To talk to Leonard now about an album that was originally self-released at the beginning of 2012, before being snapped up for an official launch by Mary Epworth’s Hand of Glory label last year, is to find an artist already dismissive of its contents – not out of self-deprecation, more an eagerness to progress and a desire to move on from songs that he’s been playing for the best part of four years. “There was a musical narrative but a lot of the words were gibberish,” he says. “I wrote them as I was recording. I’ve started taking lyric writing more seriously – particularly with the new record; but I never used to, I found them a bit tedious.” Not that Bowler Hat Soup is a record without lyrical content. Take Brunswick Street for instance: “It’s this street in Australia in Melbourne that’s full of hipsters,” he explains, fully aware that we’re sitting in a café in an area of Manchester that shares plenty of Brunswick Street’s traits. “And I remember walking around it and thinking it was full of fucking arseholes… but now I’m one of them!”

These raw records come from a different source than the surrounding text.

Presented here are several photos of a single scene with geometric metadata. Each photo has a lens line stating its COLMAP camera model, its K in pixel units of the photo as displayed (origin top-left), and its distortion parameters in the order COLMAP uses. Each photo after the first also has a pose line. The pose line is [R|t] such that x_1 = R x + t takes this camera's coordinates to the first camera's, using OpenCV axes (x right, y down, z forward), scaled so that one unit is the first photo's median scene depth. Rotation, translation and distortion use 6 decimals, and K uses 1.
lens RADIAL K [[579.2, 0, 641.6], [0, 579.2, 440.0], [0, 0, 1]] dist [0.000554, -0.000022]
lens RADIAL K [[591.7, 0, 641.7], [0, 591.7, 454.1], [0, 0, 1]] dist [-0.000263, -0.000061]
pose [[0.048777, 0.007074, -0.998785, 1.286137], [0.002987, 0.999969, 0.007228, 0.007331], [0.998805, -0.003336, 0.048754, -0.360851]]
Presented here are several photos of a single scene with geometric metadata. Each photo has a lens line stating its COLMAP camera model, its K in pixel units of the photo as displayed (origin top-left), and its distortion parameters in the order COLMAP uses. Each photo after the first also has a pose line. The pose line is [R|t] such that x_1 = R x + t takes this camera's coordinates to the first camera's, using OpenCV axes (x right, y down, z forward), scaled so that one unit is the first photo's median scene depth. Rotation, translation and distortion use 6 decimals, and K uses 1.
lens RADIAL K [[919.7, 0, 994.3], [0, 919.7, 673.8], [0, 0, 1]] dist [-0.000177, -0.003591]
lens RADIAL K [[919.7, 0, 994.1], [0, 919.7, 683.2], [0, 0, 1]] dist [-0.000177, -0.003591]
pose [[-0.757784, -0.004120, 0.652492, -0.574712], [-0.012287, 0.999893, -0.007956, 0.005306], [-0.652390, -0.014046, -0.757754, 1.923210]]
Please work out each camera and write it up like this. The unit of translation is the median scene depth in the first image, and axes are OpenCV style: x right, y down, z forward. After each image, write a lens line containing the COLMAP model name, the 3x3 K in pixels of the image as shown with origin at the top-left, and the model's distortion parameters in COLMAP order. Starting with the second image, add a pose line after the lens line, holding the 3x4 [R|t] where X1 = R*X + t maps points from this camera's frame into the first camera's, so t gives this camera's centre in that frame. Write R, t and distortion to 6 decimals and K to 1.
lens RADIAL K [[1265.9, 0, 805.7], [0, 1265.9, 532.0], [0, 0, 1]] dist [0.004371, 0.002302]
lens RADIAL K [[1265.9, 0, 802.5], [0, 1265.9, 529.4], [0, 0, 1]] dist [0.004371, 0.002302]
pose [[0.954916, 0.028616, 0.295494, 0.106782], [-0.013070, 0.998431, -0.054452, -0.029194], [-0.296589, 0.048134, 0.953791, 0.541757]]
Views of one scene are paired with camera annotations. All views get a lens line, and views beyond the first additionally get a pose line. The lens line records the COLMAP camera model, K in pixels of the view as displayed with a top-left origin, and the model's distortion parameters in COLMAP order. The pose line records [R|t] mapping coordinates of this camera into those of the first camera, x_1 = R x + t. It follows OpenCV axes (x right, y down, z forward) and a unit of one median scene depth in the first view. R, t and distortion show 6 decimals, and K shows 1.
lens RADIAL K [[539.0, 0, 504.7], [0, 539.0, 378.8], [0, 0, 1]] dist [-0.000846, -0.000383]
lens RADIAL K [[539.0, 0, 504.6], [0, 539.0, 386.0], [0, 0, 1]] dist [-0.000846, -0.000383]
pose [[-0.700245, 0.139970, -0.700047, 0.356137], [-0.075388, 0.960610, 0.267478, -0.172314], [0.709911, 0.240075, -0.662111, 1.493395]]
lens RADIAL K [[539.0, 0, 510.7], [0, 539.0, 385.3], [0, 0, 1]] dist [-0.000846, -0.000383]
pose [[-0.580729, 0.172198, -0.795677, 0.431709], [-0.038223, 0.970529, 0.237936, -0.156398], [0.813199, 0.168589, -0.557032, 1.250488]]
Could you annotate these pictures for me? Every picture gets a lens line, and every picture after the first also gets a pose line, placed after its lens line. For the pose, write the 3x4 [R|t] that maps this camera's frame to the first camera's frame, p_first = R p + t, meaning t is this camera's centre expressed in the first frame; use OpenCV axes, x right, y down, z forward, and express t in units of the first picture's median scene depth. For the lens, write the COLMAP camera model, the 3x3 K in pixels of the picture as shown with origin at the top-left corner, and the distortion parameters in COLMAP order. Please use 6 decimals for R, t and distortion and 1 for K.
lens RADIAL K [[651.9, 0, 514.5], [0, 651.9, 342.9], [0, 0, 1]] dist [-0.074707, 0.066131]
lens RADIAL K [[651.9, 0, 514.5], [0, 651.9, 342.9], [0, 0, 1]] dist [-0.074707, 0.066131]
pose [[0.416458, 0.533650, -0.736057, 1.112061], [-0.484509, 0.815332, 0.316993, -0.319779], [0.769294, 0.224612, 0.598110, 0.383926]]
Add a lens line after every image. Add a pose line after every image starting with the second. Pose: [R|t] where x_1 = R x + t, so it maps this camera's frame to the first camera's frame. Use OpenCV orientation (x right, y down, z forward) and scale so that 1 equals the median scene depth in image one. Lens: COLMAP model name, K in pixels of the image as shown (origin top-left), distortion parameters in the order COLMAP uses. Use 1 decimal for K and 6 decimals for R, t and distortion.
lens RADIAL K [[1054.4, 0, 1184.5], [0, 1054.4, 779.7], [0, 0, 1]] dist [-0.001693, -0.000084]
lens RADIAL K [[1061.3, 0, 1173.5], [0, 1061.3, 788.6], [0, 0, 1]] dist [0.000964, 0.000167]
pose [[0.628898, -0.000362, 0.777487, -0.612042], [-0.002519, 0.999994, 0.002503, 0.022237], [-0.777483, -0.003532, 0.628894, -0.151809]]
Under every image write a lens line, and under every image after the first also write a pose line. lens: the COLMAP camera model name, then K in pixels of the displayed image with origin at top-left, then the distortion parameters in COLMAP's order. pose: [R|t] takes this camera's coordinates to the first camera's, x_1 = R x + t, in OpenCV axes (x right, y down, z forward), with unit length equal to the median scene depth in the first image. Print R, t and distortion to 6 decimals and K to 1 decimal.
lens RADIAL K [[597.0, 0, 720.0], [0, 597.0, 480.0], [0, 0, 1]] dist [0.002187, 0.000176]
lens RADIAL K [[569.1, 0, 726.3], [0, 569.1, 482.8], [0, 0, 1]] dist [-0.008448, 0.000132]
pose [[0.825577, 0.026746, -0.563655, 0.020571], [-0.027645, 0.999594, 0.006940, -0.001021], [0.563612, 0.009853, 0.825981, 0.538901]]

However Leonard is still relatively new to Manchester as a city; his live experiences were largely confined to playing DIY all-dayers in the basements of its suburbs and the bar room floors of the Northern Quarter, until he was suddenly plucked to play at the BBC’s two-day event alongside the likes of Bugg, The National, Damon Albarn and Wild Beasts among many others. “It was quite stressful,” he says of jumping up to play in front of hundreds of people. I wouldn’t say it was unpleasant, but it was surreal.” It’s something you suspect Leonard can expect more of, as he continues to make the most of the choices on offer.